__Pasaje citado__
○ ○ ○
Pero la aparición del socialismo trae un espíritu nuevo y distinto en la vida sindical: la constatación de una lucha entre la clase de los trabajadores y la de los patronos, lucha que se eleva desde las competiciones diarias hasta convertirse en un medio de acción política, y por tanto revolucionaria, dirigida a mellar y perturbar el principio sobre el que se basa la economía presente de la producción y las correspondientes formas políticas que nos gobiernan, la constatación, decíamos, de esta lucha de clase y de este programa revolucionario, subvierte y renueva completamente la función de las asociaciones obreras. Éstas no piden ya ser defendidas por partidos fieles a las instituciones e influyentes en los gobiernos, sino que dan lugar a un partido de reivindicaciones obreras, a un partido de ataque y de ofensiva contra las instituciones políticas y económicas de la clase burguesa: el partido socialista. Éste, que no es un partido obrero ni obrerista, debe asumir la misión de defender el programa revolucionario e instilar en las organizaciones obreras el concepto de que ellas deben coordinar la acción diaria de mejoras con el programa de clase, y afirmarlo y apoyarlo en el campo político y social.

Pero, desgraciadamente, el partido socialista se ha degenerado en muchos países. El reformismo lo ha ahogado, lo ha hecho esclavo de ciertas tendencias instintivas del proletariado hacia las conquistas inmediatas, lo ha ilusionado con que esta era la verdadera vía para adquirir fuerza e influencia. El partido revolucionario amenazaba con convertirse en un colegio de abogados del egoísmo obrero...

La escuela sindicalista ha reaccionado justamente y, a grandes rasgos, ha sostenido esto: el partido socialista desempeña ya la misma acción conservadora que los partidos burgueses; esa acción de cambio recíproco de favores entre grupos políticos y sindicatos es análoga a la desempeñada por los partidos y por los hombres políticos conservadores: no es necesario un partido ex profeso que tenga sólo la etiqueta revolucionaria. Pero los burgueses nunca desempeñan esa acción por simpatía hacia el movimiento obrero, sino sólo porque ellos saben muy bien que de esta forma lo debilitan y lo desmantelan poco a poco, incapacitándolo no sólo para una acción revolucionaria de clase, sino para la misma lucha por las mejoras inmediatas que, para que ofrezca éxitos positivos, exige firmeza, solidez e independencia verdadera por parte del sindicato. De estas constataciones, a veces exageradas en lo que se refiere a los socialistas, el sindicalismo ha deducido la inutilidad, e incluso el daño, del partido socialista para el proletariado. Y ha formulado el dogma de que el sindicato debe ignorar la acción política, boicoteando a todos los partidos, y que puede desempeñar por sí solo la lucha de clase con finalidad revolucionaria.
○ ○ ○
__Datos mostrados__

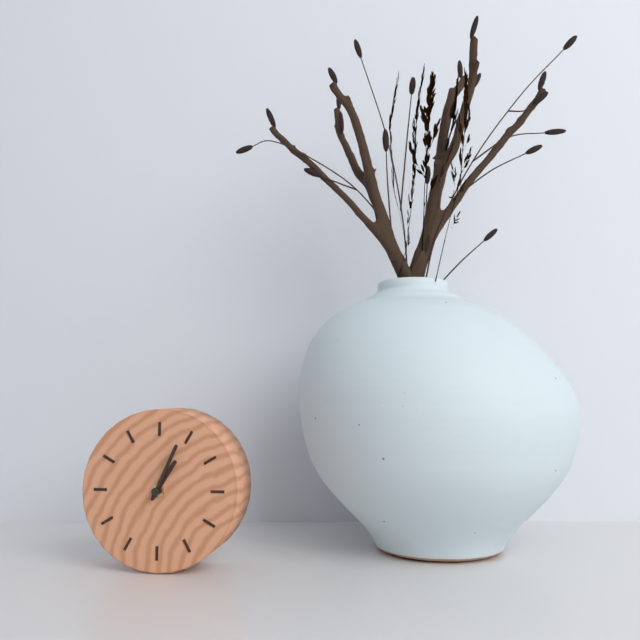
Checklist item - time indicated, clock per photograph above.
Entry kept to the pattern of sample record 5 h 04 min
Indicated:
○ ○ ○
__Instrucciones de trabajo__
**A)** Traduce al inglés esta oración del texto sobre el sindicalismo: «Pero, desgraciadamente, el partido socialista se ha degenerado en muchos países.»
**B)** Sustituye "reformismo" por "oportunismo" al copiar de nuevo todo lo que va desde "Pero, desgraciadamente, el" hasta "del egoísmo obrero..." en el texto sobre el sindicalismo.
**C)** Escribe la continuación del texto sobre el sindicalismo y el partido socialista a partir de su última oración.
El listado no interviene en ninguna de estas tareas.

__Resultados por tarea__
**A)** But, unfortunately, the socialist party has degenerated in many countries.

**B)**
Pero, desgraciadamente, el partido socialista se ha degenerado en muchos países. El oportunismo lo ha ahogado, lo ha hecho esclavo de ciertas tendencias instintivas del proletariado hacia las conquistas inmediatas, lo ha ilusionado con que esta era la verdadera vía para adquirir fuerza e influencia. El partido revolucionario amenazaba con convertirse en un colegio de abogados del egoísmo obrero...

**C)**
Que la acción política en el sentido “reformista”, o mejor dicho oportunista, arruine no sólo el futuro revolucionario del socialismo, sino también la trabazón de los sindicatos, es por supuesto una verdad irrefutable. Pero ese trapicheo de egoísmos no merece siquiera el nombre de acción política.

La ilusión de los sindicalistas es que el sindicato encuentre en sí mismo el espíritu revolucionario y el sentimiento de clase. Desgraciadamente en el sindicato – lo dicen los hechos – arraiga bastante bien el espíritu pacifista y el sentimiento gremial. Después de ciertos resultados de la táctica sindicalista, cualquier revolucionario consciente debe reconocer la necesidad de la existencia de un partido, en un sentido, bien es verdad, muy diferente de como lo entienden los reformistas. Porque las degeneraciones colaboracionistas de toda la acción proletaria han sido originadas quizás más por el egoísmo sindical que por el arribismo personal de los hombres políticos socialistas. Y el remedio no está en cortar por la mitad la táctica del socialismo, que no puede dejar de ser económica y política a la vez.

En cambio es necesario que partido y organizaciones económicas coexistan, pero que tanto uno como otras sean declaradamente revolucionarios. Es preciso que los afiliados no les pidan más a los diputados socialistas que los acompañen por las escaleras de los ministerios burgueses, y que los socialistas no permitan ni a los sindicatos ni a ellos mismos vender su dignidad y su fuerza en los trueques electorales. ¡Para esta vil ocupación ya existen muchos partidos burgueses! Y está ya el de los socialistas de derecha, que en esto es el especialista... gubernativo.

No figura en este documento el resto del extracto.